The petty, sniping meanness of the middle classes comes into play at the vile dinner party, from which Miles retreats into the spare room. (The dinner party, incidentally, is hosted by Jen and Eric – generic – good one.) There is the loneliness of little Brooke, who is seen as being too clever for her own good. And the quiet rebellion of old May Young, who is in a nursing home and refuses to take her medication:
She could prove for sure she was not dead yet because there, sweaty in the old claw of an old hand, whose old hand? her old hand, her own, go on open it, proof: the balled-up tissue which held what she’d managed to get out of her mouth of the stuff they gave her to make her forget to remember the day, the month, the prime minister, make her drop her bowl with the custard in it, stuff which she had not swallowed, would not swallow, which she’d held under her tongue when the nurse, Irish-Liverpool, always a cheery word, gave her, and if it wasn’t Irish-Liverpool it was Derek the male nurse, lovely boy from the Caribbean, with May nodding and sending them on their way with a friendly eye.

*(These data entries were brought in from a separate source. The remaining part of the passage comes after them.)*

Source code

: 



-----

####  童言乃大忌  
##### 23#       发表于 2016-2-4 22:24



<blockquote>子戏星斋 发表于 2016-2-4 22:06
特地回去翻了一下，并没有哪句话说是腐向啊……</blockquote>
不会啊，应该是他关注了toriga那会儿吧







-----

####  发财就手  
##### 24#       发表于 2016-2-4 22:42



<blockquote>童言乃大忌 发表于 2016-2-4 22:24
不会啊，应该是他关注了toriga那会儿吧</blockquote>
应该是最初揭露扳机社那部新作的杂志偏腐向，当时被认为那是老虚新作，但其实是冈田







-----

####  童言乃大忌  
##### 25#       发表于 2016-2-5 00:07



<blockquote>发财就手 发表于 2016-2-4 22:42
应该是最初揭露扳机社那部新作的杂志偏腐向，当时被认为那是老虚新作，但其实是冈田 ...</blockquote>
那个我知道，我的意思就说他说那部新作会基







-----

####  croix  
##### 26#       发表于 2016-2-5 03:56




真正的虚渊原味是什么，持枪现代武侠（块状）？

May’s spirit of defiance – ‘she had not swallowed, would not swallow’ – is all the more affecting due to her age, her ‘old claw of an old hand’, her difficulty in opening it, in getting the stuff out of her mouth. All this text, all these thoughts of May’s are hidden to the nurses, the outside world, masked behind her seemingly innocent ‘friendly eye’.
As well as, obviously, making me think of the fiancé, There but for the reminds me of Virginia Woolf’s The Waves, another masterpiece which revolves around an absent centre. Her absent centre is, rather more heroically, called ‘Percival’. He is the only character who isn’t given a voice, yet he is the one who holds the other characters together: ‘without Percival there is no solidity’, and:
We are drawn into this communion by some deep, some common emotion. Shall we call it, conveniently ‘love’? Shall we say ‘love of Percival’ because Percival is going to India?
Perhaps Miles is Ali Smith’s Percival. And perhaps There but for the is today’s The Waves. The Waves is a remarkable distillation of modernist writing, and There but for the is a similar achievement for our time. For There but for the seems to me to be everything a novel of today should aspire to be – intelligent and insightful, provocative and critical, yet also witty, playful and, above all, wonderfully, self-consciously wordy.